Exactly as they stand, copy the lines from the one containing "60004633: 20000 -> 22500" to the final line of the data; leave out the pictures.

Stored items
● ● ● ● ● ● ●

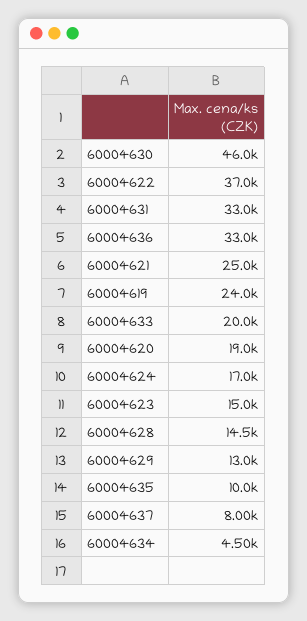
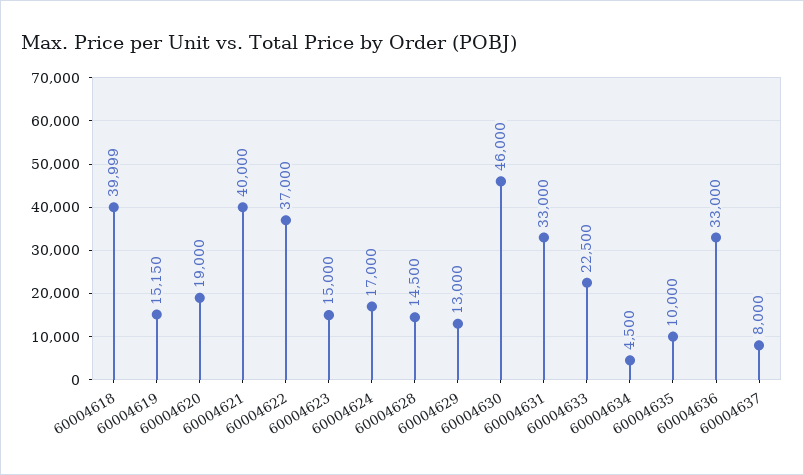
60004621: 25000 -> 40000
60004619: 24000 -> 15150
60004633: 20000 -> 22500
60004618: none -> 39999

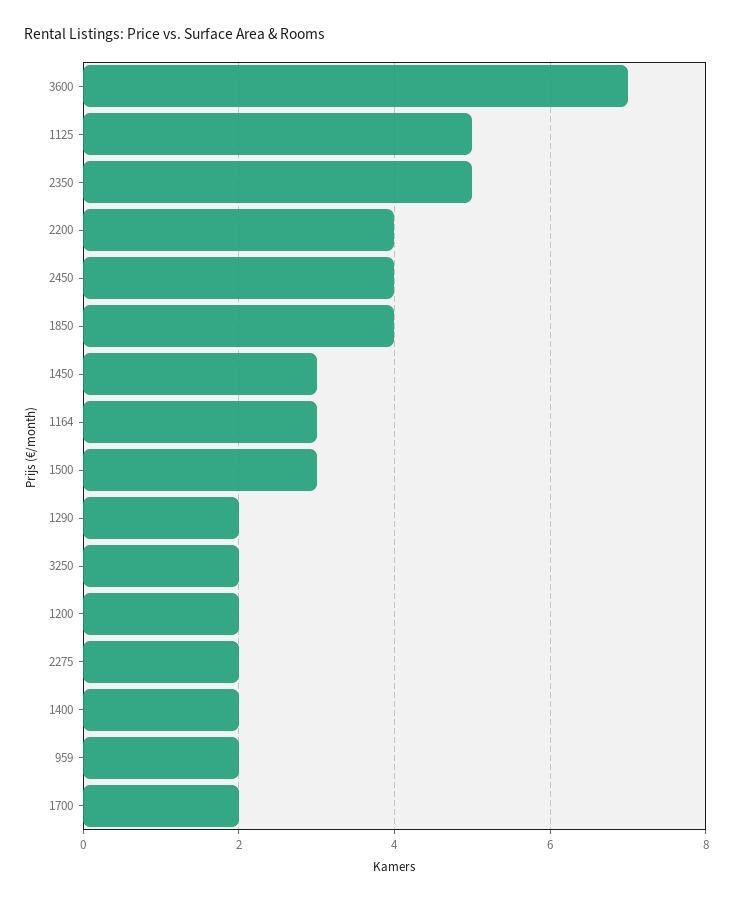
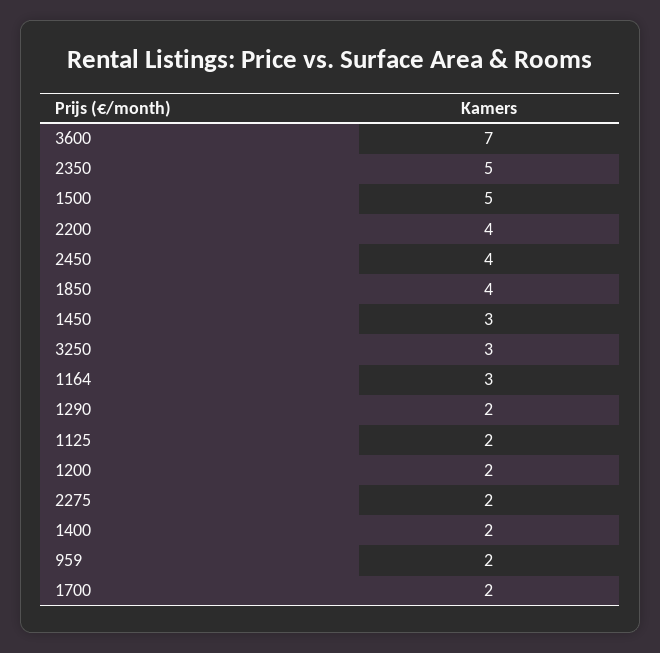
1125: 5 -> 2
1500: 3 -> 5
3250: 2 -> 3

● ● ● ● ● ● ●

- Solution
60004633: 20000 -> 22500
60004618: none -> 39999

1125: 5 -> 2
1500: 3 -> 5
3250: 2 -> 3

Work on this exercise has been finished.